Action item: Select each line of the data that contains the word "particolare". Uppercase and lowercase letters count as different.

Data for this task:
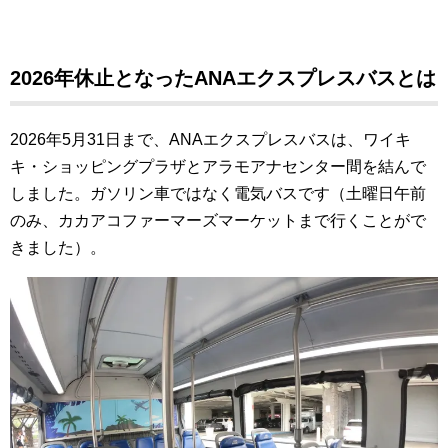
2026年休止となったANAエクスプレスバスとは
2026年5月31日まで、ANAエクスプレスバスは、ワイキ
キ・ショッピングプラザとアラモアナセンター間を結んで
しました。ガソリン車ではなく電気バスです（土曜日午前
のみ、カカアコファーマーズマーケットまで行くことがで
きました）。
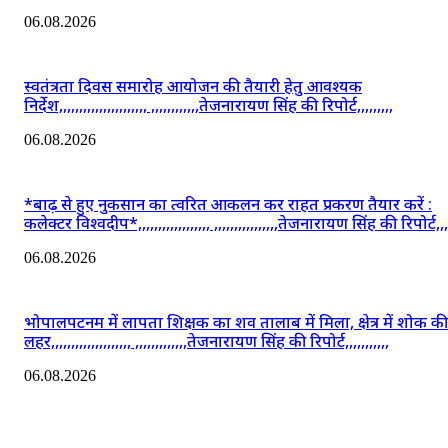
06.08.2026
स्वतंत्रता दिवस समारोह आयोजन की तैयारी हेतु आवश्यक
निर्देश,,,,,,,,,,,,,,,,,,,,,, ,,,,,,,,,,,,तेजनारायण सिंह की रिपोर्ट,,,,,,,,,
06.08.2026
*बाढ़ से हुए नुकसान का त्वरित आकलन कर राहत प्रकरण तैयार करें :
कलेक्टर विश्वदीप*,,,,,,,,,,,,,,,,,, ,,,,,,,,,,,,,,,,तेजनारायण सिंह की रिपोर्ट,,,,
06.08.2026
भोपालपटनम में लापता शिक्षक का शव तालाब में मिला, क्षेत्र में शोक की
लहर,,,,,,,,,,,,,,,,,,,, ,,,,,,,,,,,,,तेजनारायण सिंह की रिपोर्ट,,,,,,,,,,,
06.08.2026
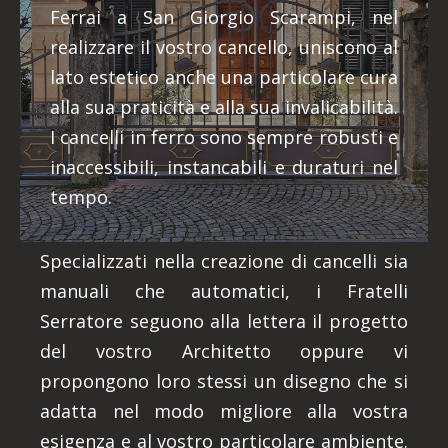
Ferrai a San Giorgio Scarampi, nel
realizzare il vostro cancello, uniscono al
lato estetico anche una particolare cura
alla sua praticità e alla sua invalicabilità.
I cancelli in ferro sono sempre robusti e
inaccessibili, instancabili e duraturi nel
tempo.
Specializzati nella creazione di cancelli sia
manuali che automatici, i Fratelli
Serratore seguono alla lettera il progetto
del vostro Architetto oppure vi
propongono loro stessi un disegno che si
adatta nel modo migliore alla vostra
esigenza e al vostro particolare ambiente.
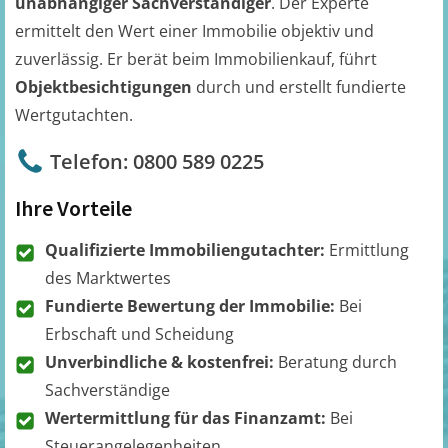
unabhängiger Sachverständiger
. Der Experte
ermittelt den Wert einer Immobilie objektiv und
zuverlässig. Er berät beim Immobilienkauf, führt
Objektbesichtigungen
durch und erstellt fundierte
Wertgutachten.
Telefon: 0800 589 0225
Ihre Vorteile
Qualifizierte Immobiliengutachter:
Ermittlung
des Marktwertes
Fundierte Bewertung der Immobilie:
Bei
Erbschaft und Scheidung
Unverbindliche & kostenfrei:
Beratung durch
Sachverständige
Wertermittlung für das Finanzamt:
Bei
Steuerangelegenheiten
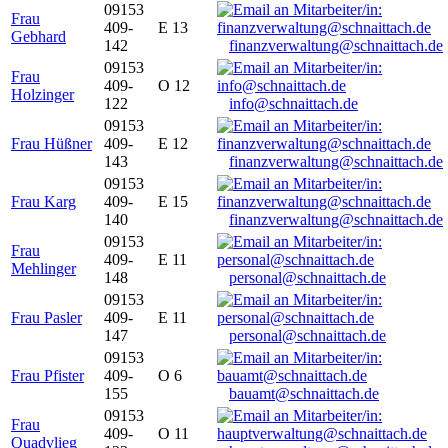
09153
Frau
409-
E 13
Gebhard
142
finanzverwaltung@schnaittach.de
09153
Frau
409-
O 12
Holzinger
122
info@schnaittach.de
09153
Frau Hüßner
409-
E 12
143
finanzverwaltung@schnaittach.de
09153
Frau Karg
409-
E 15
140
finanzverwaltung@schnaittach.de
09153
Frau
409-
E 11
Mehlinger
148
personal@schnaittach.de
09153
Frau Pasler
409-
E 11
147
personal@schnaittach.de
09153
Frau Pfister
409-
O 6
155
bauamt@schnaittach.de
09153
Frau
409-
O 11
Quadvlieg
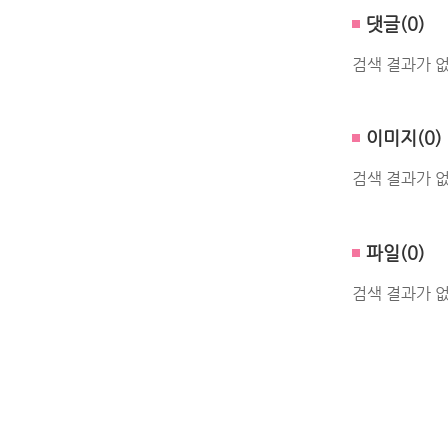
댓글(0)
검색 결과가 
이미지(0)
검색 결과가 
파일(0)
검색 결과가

Result below:
lato estetico anche una particolare cura
esigenza e al vostro particolare ambiente.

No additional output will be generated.